Llama Obispo de Culiacán a vivir la Cuaresma con sentido de conversión y oración por la paz

Belem Angulo
18 febrero 2026

Durante la celebración del Miércoles de Ceniza en la Catedral Basílica de Nuestra Señora del Rosario, el Obispo de la Diócesis de Culiacán exhortó a no reducir el signo de la ceniza a un ritual, sino asumirlo como un llamado a la conversión personal

En el marco del Miércoles de Ceniza, la Catedral Basílica de Nuestra Señora del Rosario fue sede de la celebración que marca el inicio de la Cuaresma, donde el Jesús José Herrera Quiñónez llamó a los fieles a vivir este tiempo litúrgico como un proceso de preparación constante para el encuentro con Dios.

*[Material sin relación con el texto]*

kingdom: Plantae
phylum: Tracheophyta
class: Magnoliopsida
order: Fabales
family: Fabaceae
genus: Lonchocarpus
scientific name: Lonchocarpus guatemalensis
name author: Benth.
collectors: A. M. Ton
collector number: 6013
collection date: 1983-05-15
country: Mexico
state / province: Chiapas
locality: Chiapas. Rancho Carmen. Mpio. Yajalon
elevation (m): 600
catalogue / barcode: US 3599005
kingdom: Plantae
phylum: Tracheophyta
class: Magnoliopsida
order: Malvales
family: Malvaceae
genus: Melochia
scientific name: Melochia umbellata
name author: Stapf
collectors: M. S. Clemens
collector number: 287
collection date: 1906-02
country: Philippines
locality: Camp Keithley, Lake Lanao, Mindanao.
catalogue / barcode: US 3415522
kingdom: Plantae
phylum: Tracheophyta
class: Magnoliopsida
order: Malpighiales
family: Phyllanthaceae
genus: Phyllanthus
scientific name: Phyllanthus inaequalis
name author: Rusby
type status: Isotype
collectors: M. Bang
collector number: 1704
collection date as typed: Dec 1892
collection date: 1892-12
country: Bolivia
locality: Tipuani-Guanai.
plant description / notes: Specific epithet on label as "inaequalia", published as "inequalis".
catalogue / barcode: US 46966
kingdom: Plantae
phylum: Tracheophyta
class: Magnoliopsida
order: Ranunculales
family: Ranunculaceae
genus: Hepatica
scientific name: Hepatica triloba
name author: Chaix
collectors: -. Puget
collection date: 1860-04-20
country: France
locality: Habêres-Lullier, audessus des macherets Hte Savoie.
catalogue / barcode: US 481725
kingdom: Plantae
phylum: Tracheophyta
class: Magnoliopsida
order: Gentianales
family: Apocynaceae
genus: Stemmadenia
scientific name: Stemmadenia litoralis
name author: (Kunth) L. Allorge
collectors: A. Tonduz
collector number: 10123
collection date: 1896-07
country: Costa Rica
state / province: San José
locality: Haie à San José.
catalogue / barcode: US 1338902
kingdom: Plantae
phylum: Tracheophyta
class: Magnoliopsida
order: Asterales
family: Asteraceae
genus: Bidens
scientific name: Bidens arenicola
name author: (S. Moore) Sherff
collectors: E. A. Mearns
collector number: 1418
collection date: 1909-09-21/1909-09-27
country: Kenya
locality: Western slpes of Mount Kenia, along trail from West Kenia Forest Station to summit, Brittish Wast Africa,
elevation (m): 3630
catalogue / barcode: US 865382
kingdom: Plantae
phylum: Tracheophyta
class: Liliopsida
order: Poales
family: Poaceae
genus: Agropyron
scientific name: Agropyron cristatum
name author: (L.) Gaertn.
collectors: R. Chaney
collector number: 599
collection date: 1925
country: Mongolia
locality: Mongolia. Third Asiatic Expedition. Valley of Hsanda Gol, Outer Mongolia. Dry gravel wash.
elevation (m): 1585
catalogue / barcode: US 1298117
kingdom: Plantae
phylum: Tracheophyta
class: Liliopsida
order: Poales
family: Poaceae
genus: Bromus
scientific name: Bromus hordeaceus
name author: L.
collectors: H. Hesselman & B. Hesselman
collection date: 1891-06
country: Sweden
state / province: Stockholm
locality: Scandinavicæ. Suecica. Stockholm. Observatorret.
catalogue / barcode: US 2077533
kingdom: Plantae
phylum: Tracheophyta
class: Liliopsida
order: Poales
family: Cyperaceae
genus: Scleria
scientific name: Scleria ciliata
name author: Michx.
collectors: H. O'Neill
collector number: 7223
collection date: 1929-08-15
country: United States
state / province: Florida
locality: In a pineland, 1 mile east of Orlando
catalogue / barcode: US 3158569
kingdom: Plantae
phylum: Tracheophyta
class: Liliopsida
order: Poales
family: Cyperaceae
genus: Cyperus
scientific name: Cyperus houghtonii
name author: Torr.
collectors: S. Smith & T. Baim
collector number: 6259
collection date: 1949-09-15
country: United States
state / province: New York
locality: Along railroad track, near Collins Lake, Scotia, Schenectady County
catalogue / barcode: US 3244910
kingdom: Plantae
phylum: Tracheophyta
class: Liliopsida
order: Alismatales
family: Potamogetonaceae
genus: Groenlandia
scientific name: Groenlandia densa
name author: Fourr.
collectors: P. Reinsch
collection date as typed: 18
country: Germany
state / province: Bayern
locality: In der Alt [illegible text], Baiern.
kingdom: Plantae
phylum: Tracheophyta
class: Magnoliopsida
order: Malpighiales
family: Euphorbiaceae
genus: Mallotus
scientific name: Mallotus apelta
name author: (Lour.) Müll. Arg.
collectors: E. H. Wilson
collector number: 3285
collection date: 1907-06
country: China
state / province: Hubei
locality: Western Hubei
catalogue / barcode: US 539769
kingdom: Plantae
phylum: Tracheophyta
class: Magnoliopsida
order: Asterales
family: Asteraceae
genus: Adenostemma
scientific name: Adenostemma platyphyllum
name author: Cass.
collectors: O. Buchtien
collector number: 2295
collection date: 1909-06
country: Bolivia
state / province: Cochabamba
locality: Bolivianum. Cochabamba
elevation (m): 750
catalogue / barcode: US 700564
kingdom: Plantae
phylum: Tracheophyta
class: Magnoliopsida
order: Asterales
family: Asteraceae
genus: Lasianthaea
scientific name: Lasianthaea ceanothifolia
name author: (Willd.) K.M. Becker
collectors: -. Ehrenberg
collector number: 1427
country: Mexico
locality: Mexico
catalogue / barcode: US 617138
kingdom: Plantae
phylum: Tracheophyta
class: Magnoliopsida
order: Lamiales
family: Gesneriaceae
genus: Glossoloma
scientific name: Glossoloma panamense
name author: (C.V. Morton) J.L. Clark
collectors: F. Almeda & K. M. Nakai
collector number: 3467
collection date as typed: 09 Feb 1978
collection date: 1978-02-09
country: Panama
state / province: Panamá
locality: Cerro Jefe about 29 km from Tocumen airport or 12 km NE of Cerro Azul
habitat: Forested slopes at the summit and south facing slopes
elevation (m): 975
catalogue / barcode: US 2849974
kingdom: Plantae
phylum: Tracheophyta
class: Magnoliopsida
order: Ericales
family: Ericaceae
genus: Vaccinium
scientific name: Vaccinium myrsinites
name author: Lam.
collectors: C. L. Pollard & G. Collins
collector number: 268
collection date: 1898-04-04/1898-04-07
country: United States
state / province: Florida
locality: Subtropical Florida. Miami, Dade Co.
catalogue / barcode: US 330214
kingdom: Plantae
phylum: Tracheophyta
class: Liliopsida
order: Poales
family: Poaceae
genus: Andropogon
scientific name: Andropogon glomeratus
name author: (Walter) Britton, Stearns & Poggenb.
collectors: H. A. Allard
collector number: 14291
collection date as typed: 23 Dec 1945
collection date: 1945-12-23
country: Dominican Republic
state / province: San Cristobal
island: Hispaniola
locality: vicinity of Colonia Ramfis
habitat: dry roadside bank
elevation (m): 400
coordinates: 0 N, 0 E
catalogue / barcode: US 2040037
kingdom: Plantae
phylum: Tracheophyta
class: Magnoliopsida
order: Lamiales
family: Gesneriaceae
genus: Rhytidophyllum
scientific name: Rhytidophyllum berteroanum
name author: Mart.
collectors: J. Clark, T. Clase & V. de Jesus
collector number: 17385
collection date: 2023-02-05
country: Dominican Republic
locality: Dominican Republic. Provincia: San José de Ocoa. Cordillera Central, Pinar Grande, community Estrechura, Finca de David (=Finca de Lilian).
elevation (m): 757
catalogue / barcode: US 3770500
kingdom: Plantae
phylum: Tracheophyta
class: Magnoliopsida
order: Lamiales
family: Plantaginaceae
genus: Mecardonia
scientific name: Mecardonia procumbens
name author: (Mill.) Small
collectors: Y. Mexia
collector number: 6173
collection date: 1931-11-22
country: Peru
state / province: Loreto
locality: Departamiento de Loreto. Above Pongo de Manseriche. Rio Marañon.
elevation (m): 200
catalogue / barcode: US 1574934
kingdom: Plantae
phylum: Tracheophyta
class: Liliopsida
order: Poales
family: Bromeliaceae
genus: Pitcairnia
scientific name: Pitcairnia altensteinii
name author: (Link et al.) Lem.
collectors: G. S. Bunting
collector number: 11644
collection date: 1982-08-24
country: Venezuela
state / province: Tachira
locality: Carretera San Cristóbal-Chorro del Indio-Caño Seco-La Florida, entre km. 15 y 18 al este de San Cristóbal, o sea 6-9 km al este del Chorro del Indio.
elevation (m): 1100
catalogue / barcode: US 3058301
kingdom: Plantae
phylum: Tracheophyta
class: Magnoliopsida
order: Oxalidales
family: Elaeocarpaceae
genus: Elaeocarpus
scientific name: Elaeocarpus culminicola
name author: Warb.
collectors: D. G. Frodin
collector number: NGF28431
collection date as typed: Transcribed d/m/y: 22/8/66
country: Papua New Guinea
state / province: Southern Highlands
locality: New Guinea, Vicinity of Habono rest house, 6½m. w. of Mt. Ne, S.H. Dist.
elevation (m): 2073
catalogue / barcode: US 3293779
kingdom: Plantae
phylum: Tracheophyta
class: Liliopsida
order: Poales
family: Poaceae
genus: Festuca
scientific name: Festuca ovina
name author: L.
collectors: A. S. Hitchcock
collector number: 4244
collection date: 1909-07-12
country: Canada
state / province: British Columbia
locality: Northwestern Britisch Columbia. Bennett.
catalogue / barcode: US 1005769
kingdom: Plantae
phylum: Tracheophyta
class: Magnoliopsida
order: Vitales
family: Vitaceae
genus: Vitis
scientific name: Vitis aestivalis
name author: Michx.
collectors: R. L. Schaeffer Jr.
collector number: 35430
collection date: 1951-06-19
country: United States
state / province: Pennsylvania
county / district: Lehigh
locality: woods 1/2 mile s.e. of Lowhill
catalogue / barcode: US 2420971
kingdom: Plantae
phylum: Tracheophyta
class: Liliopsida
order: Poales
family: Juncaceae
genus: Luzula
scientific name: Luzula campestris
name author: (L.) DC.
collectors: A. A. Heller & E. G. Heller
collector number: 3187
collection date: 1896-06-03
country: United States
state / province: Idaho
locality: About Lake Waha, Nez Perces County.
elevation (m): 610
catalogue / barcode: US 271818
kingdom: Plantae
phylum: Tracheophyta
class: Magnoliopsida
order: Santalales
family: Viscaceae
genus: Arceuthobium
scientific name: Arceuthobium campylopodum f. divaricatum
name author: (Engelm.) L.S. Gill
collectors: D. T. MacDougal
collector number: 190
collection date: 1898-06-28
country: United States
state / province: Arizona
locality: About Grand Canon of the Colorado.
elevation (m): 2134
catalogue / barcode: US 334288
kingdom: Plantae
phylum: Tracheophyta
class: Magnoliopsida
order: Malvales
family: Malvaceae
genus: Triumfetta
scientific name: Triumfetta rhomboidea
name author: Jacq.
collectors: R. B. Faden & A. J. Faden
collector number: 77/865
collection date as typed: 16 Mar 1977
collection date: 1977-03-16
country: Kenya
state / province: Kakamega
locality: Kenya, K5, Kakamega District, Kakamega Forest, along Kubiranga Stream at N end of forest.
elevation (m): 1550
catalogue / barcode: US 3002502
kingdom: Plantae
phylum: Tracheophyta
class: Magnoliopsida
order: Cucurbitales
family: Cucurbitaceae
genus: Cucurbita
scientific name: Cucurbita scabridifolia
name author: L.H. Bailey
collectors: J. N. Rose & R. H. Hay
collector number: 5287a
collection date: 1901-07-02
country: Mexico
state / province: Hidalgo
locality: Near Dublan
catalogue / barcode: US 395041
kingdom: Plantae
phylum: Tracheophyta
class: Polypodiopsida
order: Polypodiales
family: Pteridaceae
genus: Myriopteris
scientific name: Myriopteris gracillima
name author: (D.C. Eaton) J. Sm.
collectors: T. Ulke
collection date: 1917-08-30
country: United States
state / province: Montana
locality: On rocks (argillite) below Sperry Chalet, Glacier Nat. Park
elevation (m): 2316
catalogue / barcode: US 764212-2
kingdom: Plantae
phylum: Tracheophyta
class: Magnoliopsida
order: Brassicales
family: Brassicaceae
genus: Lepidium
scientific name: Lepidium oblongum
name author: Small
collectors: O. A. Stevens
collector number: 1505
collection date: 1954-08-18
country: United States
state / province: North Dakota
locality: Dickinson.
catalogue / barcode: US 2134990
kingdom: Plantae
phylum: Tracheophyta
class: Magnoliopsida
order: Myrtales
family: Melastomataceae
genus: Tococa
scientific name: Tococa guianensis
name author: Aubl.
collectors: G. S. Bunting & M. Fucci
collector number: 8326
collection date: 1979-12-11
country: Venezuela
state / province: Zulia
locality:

Durante su sermón el Obispo explicó que la imposición de la ceniza no es un sacramento, sino un signo con profundo significado espiritual.

Señaló que desde el Antiguo Testamento la ceniza ha sido expresión de penitencia, duelo y reconocimiento de la fragilidad humana ante Dios.

“Acuérdate que eres polvo y al polvo volverás. Es nuestra fragilidad, somos seres limitados”, expresó ante los asistentes, al subrayar que este gesto recuerda la condición humana y la necesidad de conversión.

Indicó que la Cuaresma no debe asumirse como una costumbre o un simple ritualismo, sino como un tiempo de gracia.

“Si la ceniza no tiene este sentido, si lo hacemos por costumbre o por simple ritualismo, entonces no significa nada”, advirtió.

Herrera Quiñónez destacó que las prácticas cuaresmales tradicionales, la oración, el ayuno y la limosna, deben vivirse en lo interior, lejos de la apariencia pública.

Citando el Evangelio, recordó que la vivencia auténtica de la fe se realiza en lo oculto, en el silencio y en la intimidad del corazón.

En su mensaje, el Obispo también hizo referencia a la situación social que enfrenta la comunidad, particularmente ante la violencia.

Señaló que no es posible vivir la Cuaresma sin escuchar el dolor de quienes sufren.

“Hay madres que lloran, hay hijos que crecen en la incertidumbre y la desconfianza. Y ante esto no podemos acostumbrarnos”, manifestó, al invitar a la oración por la paz y a fortalecer la vida espiritual en las familias.

Añadió que el ayuno no se limita a la abstinencia de alimentos, sino que implica renunciar a actitudes que dañan al prójimo.

”Es ayunar de palabras que hieren, es ayunar de actitudes que dividen, es ayunar de la indiferencia ante el sufrimiento ajeno”, señaló.

Convocó a los fieles a recorrer el camino de la conversión con esperanza, confiando en la renovación personal y social.

”Que esta Cuaresma no pase como una temporada más, sino que sea un verdadero tiempo de gracia para nuestra diócesis, para nuestras familias y para cada uno de nosotros”, concluyó.

Con la imposición de la ceniza, la comunidad católica inició formalmente el periodo de 40 días previo a la Semana Santa, en un llamado a la reflexión, la penitencia y la renovación espiritual.